Durant son séjour, le docteur Killingbeck garde des notes copieuses de son travail. Dans le livre, Clayton’s Kids, ses enfants Jim et Marnie nous font part de son expérience. En 1939, donc durant la Deuxième Guerre mondiale, le gouvernement ontarien prend la décision de compléter la route Transcanadienne en passant par le nord de l’Ontario. Il ne reste que la construction de la route de Hearst à Geraldton pour finaliser le trajet. Dans ce chantier de 153 milles, on retrouve 14 camps de construction et chaque contracteur doit bâtir environ dix milles de route.
Le docteur Killingbeck arrive en 1940, et on lui demande d’offrir des services médicaux aux camps 5, 6, 7 et 8. Avant de partir, on lui fournit les vêtements nécessaires ainsi qu’un révolver de calibre 38 : les docteurs doivent souvent voyager d’un camp à l’autre en forêt, par eux-mêmes. On lui donne ensuite un sac à dos contenant une trousse de premiers soins ainsi que six pinces dentaires, puisque les docteurs doivent aussi extraire les dents dans ces camps.
Robert Killingbeck est conduit par train jusqu’à la gare de Savoff, une cabane de 12 par 12. De là, un tracteur l’amène au premier camp de construction, situé dans une clairière.

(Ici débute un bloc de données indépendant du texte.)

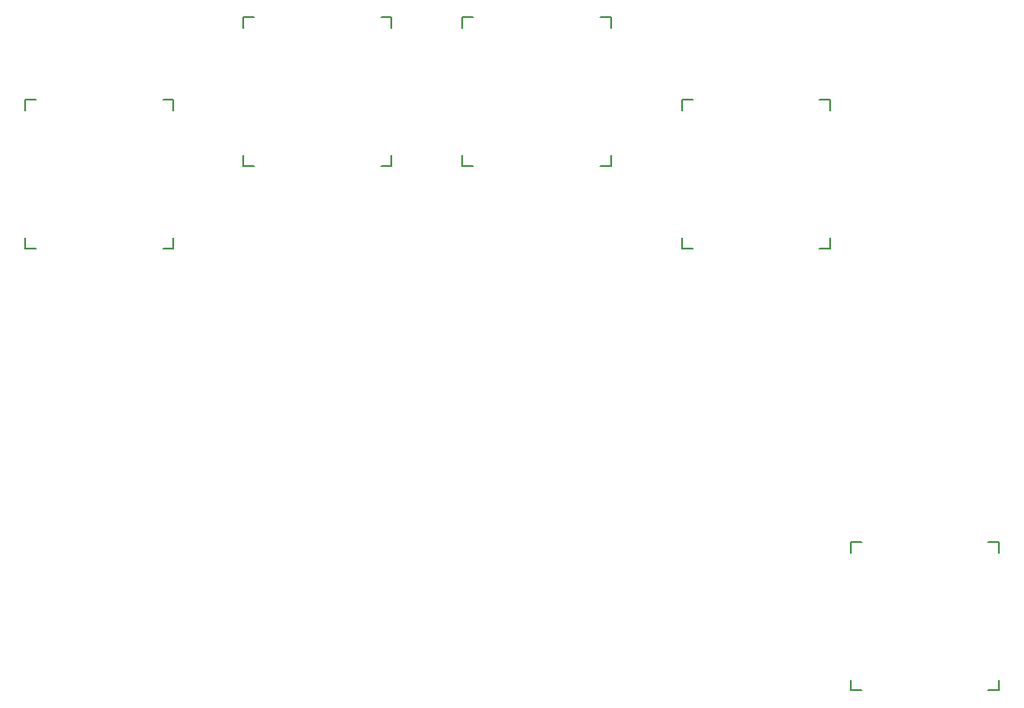
<source format=gbr>
%TF.GenerationSoftware,KiCad,Pcbnew,9.0.0*%
%TF.CreationDate,2025-05-22T09:46:44-07:00*%
%TF.ProjectId,cinco-cinco,63696e63-6f2d-4636-996e-636f2e6b6963,rev?*%
%TF.SameCoordinates,Original*%
%TF.FileFunction,Legend,Top*%
%TF.FilePolarity,Positive*%
%FSLAX46Y46*%
G04 Gerber Fmt 4.6, Leading zero omitted, Abs format (unit mm)*
G04 Created by KiCad (PCBNEW 9.0.0) date 2025-05-22 09:46:44*
%MOMM*%
%LPD*%
G01*
G04 APERTURE LIST*
%ADD10C,0.150000*%
G04 APERTURE END LIST*
D10*
%TO.C,SW1*%
X204545000Y-72000000D02*
X204545000Y-71000000D01*
X204545000Y-85000000D02*
X204545000Y-84000000D01*
X204545000Y-85000000D02*
X205545000Y-85000000D01*
X205545000Y-71000000D02*
X204545000Y-71000000D01*
X217545000Y-85000000D02*
X218545000Y-85000000D01*
X218545000Y-71000000D02*
X217545000Y-71000000D01*
X218545000Y-71000000D02*
X218545000Y-72000000D01*
X218545000Y-84000000D02*
X218545000Y-85000000D01*
X218545000Y-85000000D02*
X217545000Y-85000000D01*
%TO.C,SW2*%
X183870000Y-72000000D02*
X183870000Y-71000000D01*
X183870000Y-85000000D02*
X183870000Y-84000000D01*
X183870000Y-85000000D02*
X184870000Y-85000000D01*
X184870000Y-71000000D02*
X183870000Y-71000000D01*
X196870000Y-85000000D02*
X197870000Y-85000000D01*
X197870000Y-71000000D02*
X196870000Y-71000000D01*
X197870000Y-71000000D02*
X197870000Y-72000000D01*
X197870000Y-84000000D02*
X197870000Y-85000000D01*
X197870000Y-85000000D02*
X196870000Y-85000000D01*
%TO.C,SW5*%
X241170000Y-121500000D02*
X241170000Y-120500000D01*
X241170000Y-134500000D02*
X241170000Y-133500000D01*
X241170000Y-134500000D02*
X242170000Y-134500000D01*
X242170000Y-120500000D02*
X241170000Y-120500000D01*
X254170000Y-134500000D02*
X255170000Y-134500000D01*
X255170000Y-120500000D02*
X254170000Y-120500000D01*
X255170000Y-120500000D02*
X255170000Y-121500000D01*
X255170000Y-133500000D02*
X255170000Y-134500000D01*
X255170000Y-134500000D02*
X254170000Y-134500000D01*
%TO.C,SW3*%
X163290000Y-79800000D02*
X163290000Y-78800000D01*
X163290000Y-92800000D02*
X163290000Y-91800000D01*
X163290000Y-92800000D02*
X164290000Y-92800000D01*
X164290000Y-78800000D02*
X163290000Y-78800000D01*
X176290000Y-92800000D02*
X177290000Y-92800000D01*
X177290000Y-78800000D02*
X176290000Y-78800000D01*
X177290000Y-78800000D02*
X177290000Y-79800000D01*
X177290000Y-91800000D02*
X177290000Y-92800000D01*
X177290000Y-92800000D02*
X176290000Y-92800000D01*
%TO.C,SW4*%
X225250000Y-79800000D02*
X225250000Y-78800000D01*
X225250000Y-92800000D02*
X225250000Y-91800000D01*
X225250000Y-92800000D02*
X226250000Y-92800000D01*
X226250000Y-78800000D02*
X225250000Y-78800000D01*
X238250000Y-92800000D02*
X239250000Y-92800000D01*
X239250000Y-78800000D02*
X238250000Y-78800000D01*
X239250000Y-78800000D02*
X239250000Y-79800000D01*
X239250000Y-91800000D02*
X239250000Y-92800000D01*
X239250000Y-92800000D02*
X238250000Y-92800000D01*
%TD*%
M02*

</source>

On y distingue huit dortoirs de vingt lits chacun, et trois autres bâtisses. La première contient la cookerie et la salle à manger ; la deuxième, le quartier général ; et la troisième est le quartier des docteurs avec six lits pour malades.
Les travailleurs avec expérience gardent toujours leurs haches bien limées et se blessent rarement. Les nouveaux venus apprennent avec peine qu’une hache émoussée (non limée) peut facilement glisser sur le bois et leur blesser une jambe sérieusement. Le terrain varie aussi de camp en camp. Certains contiennent beaucoup de roc et on doit se servir de la dynamite, ce qui cause de nombreuses brulures et des doigts manquants.
Pour aller d’un camp à l’autre, le docteur se rend au sentier avec une équipe de travail et il doit ensuite marcher à travers la forêt pour le restant du trajet. Un jour, il s’aperçoit que trois loups le suivent, mais heureusement il n’a pas à se servir de son révolver.
Durant la journée, le docteur passe beaucoup de temps à la salle à manger. Le petit-déjeuner est à 5 h 30 chaque matin. Il est interdit de parler en mangeant : premièrement parce que les hommes peuvent manger plus rapidement et donc donner leur place aux prochains, et deuxièmement pour ne pas causer de friction entre les hommes de différentes nationalités. Lors du petit-déjeuner, la table de service est remplie de nourriture de même qu’au diner. Le docteur est surpris de voir un travailleur glisser six œufs sur son assiette. Il y a en plus de nombreux bols de pommes de terre, de grands plats pleins de steak de jambon ou de bacon, des beignes, du pain, du pain grillé ainsi qu’une bonne sélection de tartes et des gâteaux – oui, même pour déjeuner. En sortant, chacun reçoit un gouter très généreux de sandwiches. Le diner contient surtout des steaks, des rôtis de bœuf ou des côtelettes de porc. On voit rarement du poulet ou des salades. Le docteur estime que chaque homme mange de 6 000 à 8 000 calories chaque jour, mais il semble que c’est ce qu’ils dépensent aussi, car ils ne semblent pas faire de l’embonpoint.
Il y a deux cliniques journalières pour les soins médicaux, soit de 8 h à 9 h 30 et l’autre de 16 h à 17 h 30. Très peu d’hommes se présentent parce qu’ils ne veulent pas manquer du travail et gagner moins d’argent. Ils sont généralement en bonne santé et les accidents sont rares. Le soir, la majorité des hommes sont au lit pour 21 h, fatigués, mais aussi bien nourris. Le docteur n’a fait face qu’à une épidémie de dysenterie (diarrhée) dans l’un des camps lors de son séjour.
Le docteur doit payer pour tous les médicaments ainsi que pour l’hospitalisation des travailleurs. Par ailleurs, s’il s’agit d’un accident de travail, c’est la Commission des accidents de travail qui est responsable des couts.
À la fin de l’été 1940, le docteur Killingbeck est parti pour faire sa dernière année à la faculté de médecine de l’Université Queen’s.